Given data:
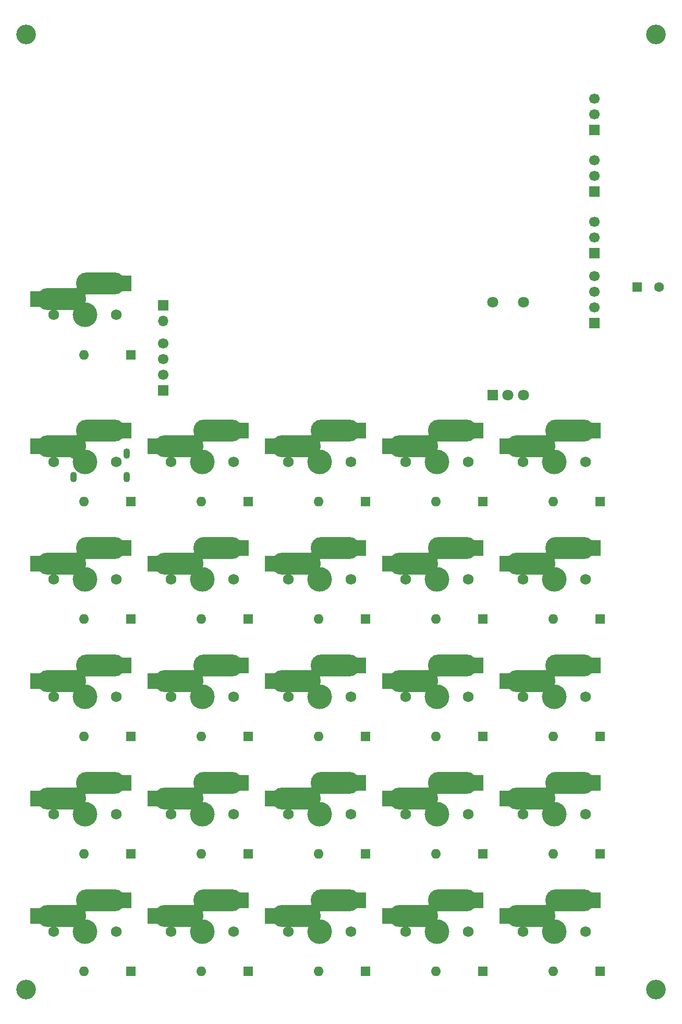
<source format=gbs>
%TF.GenerationSoftware,KiCad,Pcbnew,9.0.7*%
%TF.CreationDate,2026-02-28T06:01:15-05:00*%
%TF.ProjectId,Macropad,4d616372-6f70-4616-942e-6b696361645f,rev?*%
%TF.SameCoordinates,Original*%
%TF.FileFunction,Soldermask,Bot*%
%TF.FilePolarity,Negative*%
%FSLAX46Y46*%
G04 Gerber Fmt 4.6, Leading zero omitted, Abs format (unit mm)*
G04 Created by KiCad (PCBNEW 9.0.7) date 2026-02-28 06:01:15*
%MOMM*%
%LPD*%
G01*
G04 APERTURE LIST*
%ADD10R,2.550000X2.500000*%
%ADD11O,8.000000X3.600000*%
%ADD12C,4.000000*%
%ADD13C,1.750000*%
%ADD14R,1.600000X1.600000*%
%ADD15O,1.600000X1.600000*%
%ADD16R,1.700000X1.700000*%
%ADD17C,1.700000*%
%ADD18O,1.700000X1.700000*%
%ADD19O,1.100000X1.700000*%
%ADD20C,1.600000*%
%ADD21R,1.800000X1.800000*%
%ADD22C,1.800000*%
%ADD23C,3.200000*%
G04 APERTURE END LIST*
D10*
%TO.C,SW1*%
X1965000Y-6985000D03*
X15815000Y-4445000D03*
D11*
X5715000Y-6985000D03*
X12065000Y-4445000D03*
D12*
X9525000Y-9525000D03*
D13*
X4445000Y-9525000D03*
X14605000Y-9525000D03*
%TD*%
D14*
%TO.C,D1*%
X17025000Y-16025000D03*
D15*
X9405000Y-16025000D03*
%TD*%
D10*
%TO.C,SW2*%
X1965000Y-30797000D03*
X15815000Y-28257000D03*
D11*
X5715000Y-30797000D03*
X12065000Y-28257000D03*
D12*
X9525000Y-33337000D03*
D13*
X4445000Y-33337000D03*
X14605000Y-33337000D03*
%TD*%
D14*
%TO.C,D2*%
X17025000Y-39837000D03*
D15*
X9405000Y-39837000D03*
%TD*%
D10*
%TO.C,SW3*%
X21015000Y-30797000D03*
X34865000Y-28257000D03*
D11*
X24765000Y-30797000D03*
X31115000Y-28257000D03*
D12*
X28575000Y-33337000D03*
D13*
X23495000Y-33337000D03*
X33655000Y-33337000D03*
%TD*%
D14*
%TO.C,D3*%
X36075000Y-39837000D03*
D15*
X28455000Y-39837000D03*
%TD*%
D10*
%TO.C,SW4*%
X40065000Y-30797000D03*
X53915000Y-28257000D03*
D11*
X43815000Y-30797000D03*
X50165000Y-28257000D03*
D12*
X47625000Y-33337000D03*
D13*
X42545000Y-33337000D03*
X52705000Y-33337000D03*
%TD*%
D14*
%TO.C,D4*%
X55125000Y-39837000D03*
D15*
X47505000Y-39837000D03*
%TD*%
D10*
%TO.C,SW5*%
X59115000Y-30797000D03*
X72965000Y-28257000D03*
D11*
X62865000Y-30797000D03*
X69215000Y-28257000D03*
D12*
X66675000Y-33337000D03*
D13*
X61595000Y-33337000D03*
X71755000Y-33337000D03*
%TD*%
D14*
%TO.C,D5*%
X74175000Y-39837000D03*
D15*
X66555000Y-39837000D03*
%TD*%
D10*
%TO.C,SW6*%
X78165000Y-30797000D03*
X92015000Y-28257000D03*
D11*
X81915000Y-30797000D03*
X88265000Y-28257000D03*
D12*
X85725000Y-33337000D03*
D13*
X80645000Y-33337000D03*
X90805000Y-33337000D03*
%TD*%
D14*
%TO.C,D6*%
X93225000Y-39837000D03*
D15*
X85605000Y-39837000D03*
%TD*%
D10*
%TO.C,SW7*%
X1965000Y-49848000D03*
X15815000Y-47308000D03*
D11*
X5715000Y-49848000D03*
X12065000Y-47308000D03*
D12*
X9525000Y-52388000D03*
D13*
X4445000Y-52388000D03*
X14605000Y-52388000D03*
%TD*%
D14*
%TO.C,D7*%
X17025000Y-58888000D03*
D15*
X9405000Y-58888000D03*
%TD*%
D10*
%TO.C,SW8*%
X21015000Y-49848000D03*
X34865000Y-47308000D03*
D11*
X24765000Y-49848000D03*
X31115000Y-47308000D03*
D12*
X28575000Y-52388000D03*
D13*
X23495000Y-52388000D03*
X33655000Y-52388000D03*
%TD*%
D14*
%TO.C,D8*%
X36075000Y-58888000D03*
D15*
X28455000Y-58888000D03*
%TD*%
D10*
%TO.C,SW9*%
X40065000Y-49848000D03*
X53915000Y-47308000D03*
D11*
X43815000Y-49848000D03*
X50165000Y-47308000D03*
D12*
X47625000Y-52388000D03*
D13*
X42545000Y-52388000D03*
X52705000Y-52388000D03*
%TD*%
D14*
%TO.C,D9*%
X55125000Y-58888000D03*
D15*
X47505000Y-58888000D03*
%TD*%
D10*
%TO.C,SW10*%
X59115000Y-49848000D03*
X72965000Y-47308000D03*
D11*
X62865000Y-49848000D03*
X69215000Y-47308000D03*
D12*
X66675000Y-52388000D03*
D13*
X61595000Y-52388000D03*
X71755000Y-52388000D03*
%TD*%
D14*
%TO.C,D10*%
X74175000Y-58888000D03*
D15*
X66555000Y-58888000D03*
%TD*%
D10*
%TO.C,SW11*%
X78165000Y-49848000D03*
X92015000Y-47308000D03*
D11*
X81915000Y-49848000D03*
X88265000Y-47308000D03*
D12*
X85725000Y-52388000D03*
D13*
X80645000Y-52388000D03*
X90805000Y-52388000D03*
%TD*%
D14*
%TO.C,D11*%
X93225000Y-58888000D03*
D15*
X85605000Y-58888000D03*
%TD*%
D10*
%TO.C,SW12*%
X1965000Y-68898000D03*
X15815000Y-66358000D03*
D11*
X5715000Y-68898000D03*
X12065000Y-66358000D03*
D12*
X9525000Y-71438000D03*
D13*
X4445000Y-71438000D03*
X14605000Y-71438000D03*
%TD*%
D14*
%TO.C,D12*%
X17025000Y-77938000D03*
D15*
X9405000Y-77938000D03*
%TD*%
D10*
%TO.C,SW13*%
X21015000Y-68898000D03*
X34865000Y-66358000D03*
D11*
X24765000Y-68898000D03*
X31115000Y-66358000D03*
D12*
X28575000Y-71438000D03*
D13*
X23495000Y-71438000D03*
X33655000Y-71438000D03*
%TD*%
D14*
%TO.C,D13*%
X36075000Y-77938000D03*
D15*
X28455000Y-77938000D03*
%TD*%
D10*
%TO.C,SW14*%
X40065000Y-68898000D03*
X53915000Y-66358000D03*
D11*
X43815000Y-68898000D03*
X50165000Y-66358000D03*
D12*
X47625000Y-71438000D03*
D13*
X42545000Y-71438000D03*
X52705000Y-71438000D03*
%TD*%
D14*
%TO.C,D14*%
X55125000Y-77938000D03*
D15*
X47505000Y-77938000D03*
%TD*%
D10*
%TO.C,SW15*%
X59115000Y-68898000D03*
X72965000Y-66358000D03*
D11*
X62865000Y-68898000D03*
X69215000Y-66358000D03*
D12*
X66675000Y-71438000D03*
D13*
X61595000Y-71438000D03*
X71755000Y-71438000D03*
%TD*%
D14*
%TO.C,D15*%
X74175000Y-77938000D03*
D15*
X66555000Y-77938000D03*
%TD*%
D10*
%TO.C,SW16*%
X78165000Y-68898000D03*
X92015000Y-66358000D03*
D11*
X81915000Y-68898000D03*
X88265000Y-66358000D03*
D12*
X85725000Y-71438000D03*
D13*
X80645000Y-71438000D03*
X90805000Y-71438000D03*
%TD*%
D14*
%TO.C,D16*%
X93225000Y-77938000D03*
D15*
X85605000Y-77938000D03*
%TD*%
D10*
%TO.C,SW17*%
X1965000Y-87947000D03*
X15815000Y-85407000D03*
D11*
X5715000Y-87947000D03*
X12065000Y-85407000D03*
D12*
X9525000Y-90487000D03*
D13*
X4445000Y-90487000D03*
X14605000Y-90487000D03*
%TD*%
D14*
%TO.C,D17*%
X17025000Y-96987000D03*
D15*
X9405000Y-96987000D03*
%TD*%
D10*
%TO.C,SW18*%
X21015000Y-87947000D03*
X34865000Y-85407000D03*
D11*
X24765000Y-87947000D03*
X31115000Y-85407000D03*
D12*
X28575000Y-90487000D03*
D13*
X23495000Y-90487000D03*
X33655000Y-90487000D03*
%TD*%
D14*
%TO.C,D18*%
X36075000Y-96987000D03*
D15*
X28455000Y-96987000D03*
%TD*%
D10*
%TO.C,SW19*%
X40065000Y-87947000D03*
X53915000Y-85407000D03*
D11*
X43815000Y-87947000D03*
X50165000Y-85407000D03*
D12*
X47625000Y-90487000D03*
D13*
X42545000Y-90487000D03*
X52705000Y-90487000D03*
%TD*%
D14*
%TO.C,D19*%
X55125000Y-96987000D03*
D15*
X47505000Y-96987000D03*
%TD*%
D10*
%TO.C,SW20*%
X59115000Y-87947000D03*
X72965000Y-85407000D03*
D11*
X62865000Y-87947000D03*
X69215000Y-85407000D03*
D12*
X66675000Y-90487000D03*
D13*
X61595000Y-90487000D03*
X71755000Y-90487000D03*
%TD*%
D14*
%TO.C,D20*%
X74175000Y-96987000D03*
D15*
X66555000Y-96987000D03*
%TD*%
D10*
%TO.C,SW21*%
X78165000Y-87947000D03*
X92015000Y-85407000D03*
D11*
X81915000Y-87947000D03*
X88265000Y-85407000D03*
D12*
X85725000Y-90487000D03*
D13*
X80645000Y-90487000D03*
X90805000Y-90487000D03*
%TD*%
D14*
%TO.C,D21*%
X93225000Y-96987000D03*
D15*
X85605000Y-96987000D03*
%TD*%
D10*
%TO.C,SW22*%
X1965000Y-106998000D03*
X15815000Y-104458000D03*
D11*
X5715000Y-106998000D03*
X12065000Y-104458000D03*
D12*
X9525000Y-109538000D03*
D13*
X4445000Y-109538000D03*
X14605000Y-109538000D03*
%TD*%
D14*
%TO.C,D22*%
X17025000Y-116038000D03*
D15*
X9405000Y-116038000D03*
%TD*%
D10*
%TO.C,SW23*%
X21015000Y-106998000D03*
X34865000Y-104458000D03*
D11*
X24765000Y-106998000D03*
X31115000Y-104458000D03*
D12*
X28575000Y-109538000D03*
D13*
X23495000Y-109538000D03*
X33655000Y-109538000D03*
%TD*%
D14*
%TO.C,D23*%
X36075000Y-116038000D03*
D15*
X28455000Y-116038000D03*
%TD*%
D10*
%TO.C,SW24*%
X40065000Y-106998000D03*
X53915000Y-104458000D03*
D11*
X43815000Y-106998000D03*
X50165000Y-104458000D03*
D12*
X47625000Y-109538000D03*
D13*
X42545000Y-109538000D03*
X52705000Y-109538000D03*
%TD*%
D14*
%TO.C,D24*%
X55125000Y-116038000D03*
D15*
X47505000Y-116038000D03*
%TD*%
D10*
%TO.C,SW25*%
X59115000Y-106998000D03*
X72965000Y-104458000D03*
D11*
X62865000Y-106998000D03*
X69215000Y-104458000D03*
D12*
X66675000Y-109538000D03*
D13*
X61595000Y-109538000D03*
X71755000Y-109538000D03*
%TD*%
D14*
%TO.C,D25*%
X74175000Y-116038000D03*
D15*
X66555000Y-116038000D03*
%TD*%
D10*
%TO.C,SW26*%
X78165000Y-106998000D03*
X92015000Y-104458000D03*
D11*
X81915000Y-106998000D03*
X88265000Y-104458000D03*
D12*
X85725000Y-109538000D03*
D13*
X80645000Y-109538000D03*
X90805000Y-109538000D03*
%TD*%
D14*
%TO.C,D26*%
X93225000Y-116038000D03*
D15*
X85605000Y-116038000D03*
%TD*%
D16*
%TO.C,J201*%
X92250000Y20460000D03*
D17*
X92250000Y23000000D03*
X92250000Y25540000D03*
%TD*%
D16*
%TO.C,J202*%
X92250000Y10460000D03*
D17*
X92250000Y13000000D03*
X92250000Y15540000D03*
%TD*%
D16*
%TO.C,J301*%
X92250000Y460000D03*
D17*
X92250000Y3000000D03*
X92250000Y5540000D03*
%TD*%
D16*
%TO.C,J302*%
X92250000Y-10810000D03*
D17*
X92250000Y-8270000D03*
X92250000Y-5730000D03*
X92250000Y-3190000D03*
%TD*%
D16*
%TO.C,J400*%
X22250000Y-8000000D03*
D18*
X22250000Y-10540000D03*
%TD*%
D16*
%TO.C,J401*%
X22250000Y-21810000D03*
D17*
X22250000Y-19270000D03*
X22250000Y-16730000D03*
X22250000Y-14190000D03*
%TD*%
D19*
%TO.C,J402*%
X7680000Y-32000000D03*
X7680000Y-35800000D03*
X16320000Y-32000000D03*
X16320000Y-35800000D03*
%TD*%
D14*
%TO.C,C401*%
X99250000Y-5000000D03*
D20*
X102750000Y-5000000D03*
%TD*%
D21*
%TO.C,SW401*%
X75750000Y-22500000D03*
D22*
X80750000Y-22500000D03*
X78250000Y-22500000D03*
X75750000Y-7500000D03*
X80750000Y-7500000D03*
%TD*%
D23*
%TO.C,H1*%
X0Y36000000D03*
%TD*%
%TO.C,H2*%
X102250000Y36000000D03*
%TD*%
%TO.C,H3*%
X0Y-119000000D03*
%TD*%
%TO.C,H4*%
X102250000Y-119000000D03*
%TD*%
M02*

</source>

What you need to do: Pick every line of the data that includes the string "format".

Result:
<source format=gbs>
G04 Gerber Fmt 4.6, Leading zero omitted, Abs format (unit mm)*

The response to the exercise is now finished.